The Trademark Trial & Appeal Board (“TTAB”) affirmed the US Patent & Trademark Office’s (“PTO”) refusal to register two different logo marks filed by California’s County of Orange (“County”) on the ground that they constitute insignia of a municipality.
In 2017, the County applied to register two logo marks. The application described one mark as “a circle with the image of three oranges in front of an orange grove and . . . mountains with the words ‘COUNTY OF ORANGE’ . . . and . . . ‘CALIFORNIA’ . . . [around] the circle” (“Circular Mark”). The second logo mark featured a park ranger badge design that encompassed the Circular Mark in its entirety (“Badge Mark,” and together with the Circular Mark, “Marks”).Preview (opens in a new tab)
Circular Mark Badge Mark
The PTO concluded that the Marks consisted of the insignia of a municipality and, thus, refused registration. In reaching this conclusion, the PTO relied on Trademark Act Section 2(b), 15 U.S.C. § 1052(b), which imposes an absolute bar on registration of a mark that “[c]onsists of or comprises the flag or coat of arms or other insignia of the United States, or of any State or municipality, or of any foreign nation, or any simulation thereof.”
On the appeal, the County argued that the proposed Marks do not constitute “insignia” because they were not an “official” seal of the County, and, even if they were, the County is not a “municipality.” The TTAB rejected the County’s arguments and affirmed the PTO’s decision.
The County argued that the proposed Marks do not constitute “insignia” because a two-step approval process must be followed for a seal to become a county’s official seal. The County further argued that it followed the required process and adopted its official seal, a single orange with a stem with three leaves, on August 5, 1889.
The TTAB rejected the County’s arguments. It reasoned that, although the Marks had not undergone the two-step process to become an “official” seal, the County’s prominent and repeated display of the Circular Mark to denote traditional government records, functions, and facilities would reasonably lead members of the general public to perceive the proposed mark as an “insignia” of the County.
For example, the TTAB noted that the Circular Mark is displayed on the official County website, which provides links to various services offered by the County, and on the website for the Clerk-Recorder’s office, which manages many official government documents. The TTAB also noted that the Circular Mark appears prominently on signage for County government offices and on maps depicting the location of County offices. Further, the TTAB reasoned that Section 2(b) does not distinguish between “official” and “unofficial” insignia. The TTAB concluded that formal adoption of an “official” seal is not required for insignia to fall under the Section 2(b) bar to registration.
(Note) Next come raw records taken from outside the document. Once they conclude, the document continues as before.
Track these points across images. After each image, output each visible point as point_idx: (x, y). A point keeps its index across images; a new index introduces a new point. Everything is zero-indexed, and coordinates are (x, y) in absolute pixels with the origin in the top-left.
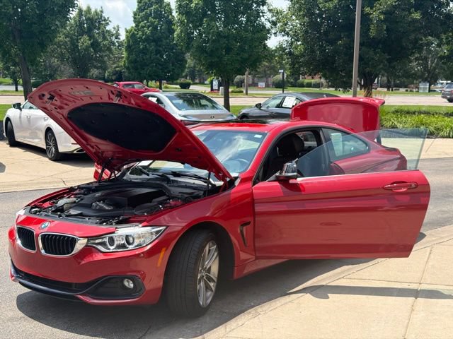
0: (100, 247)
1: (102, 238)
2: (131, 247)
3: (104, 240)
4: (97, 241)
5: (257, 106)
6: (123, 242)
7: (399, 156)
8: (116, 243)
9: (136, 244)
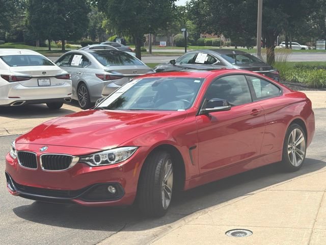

The TTAB also rejected the County’s argument that it is not a municipality for Section 2(b) registration purposes. The TTAB relied on the PTO’s definition of “municipality” as “[a] political unit, such as a city, town, or village, that is incorporated for local self-government,” and third-party evidence from ballotpedia.org identifying the County as a “charter county of the state [recognized] as its own governmental body.” The TTAB further noted that the County’s own website identifies it as a local governmental authority functioning as a municipality. The TTAB dismissed the County’s argument that it is not a municipality under the PTO’s definition because the County is not incorporated for local self-government; rather, it was formed specifically by legislative enactment from the State. The TTAB explained that the exact nature and timing of the formation of the County are irrelevant as to Section 2(b) because evidence has shown that the County has some powers of self-government. Therefore, the TTAB concluded that the County is a “municipality” for the limited purpose of determining whether the County may register its proposed Circular Mark under Section 2(b).
Lastly, the TTAB found examples of other trademarks registered by the County containing some of the same elements of the Circular Mark not persuasive because, it reasoned, those prior registrations were different from the Circular Mark. Accordingly, the TTAB found that the Circular Mark constituted an insignia of a municipality and, therefore, affirmed the PTO’s refusal to register it under Section 2(b).
Concerning the Badge mark, the TTAB held that because the Badge Mark comprises an insignia of a municipality as it encompasses the Circular Mark in its entirety, it was also unregistrable.
Although this decision only applies to attempts to register a “flag or coat of arms or other insignia of the United States, or of any State or municipality, or of any foreign nation,” because the TTAB denoted it as precedential, it is worth noting (and blogging).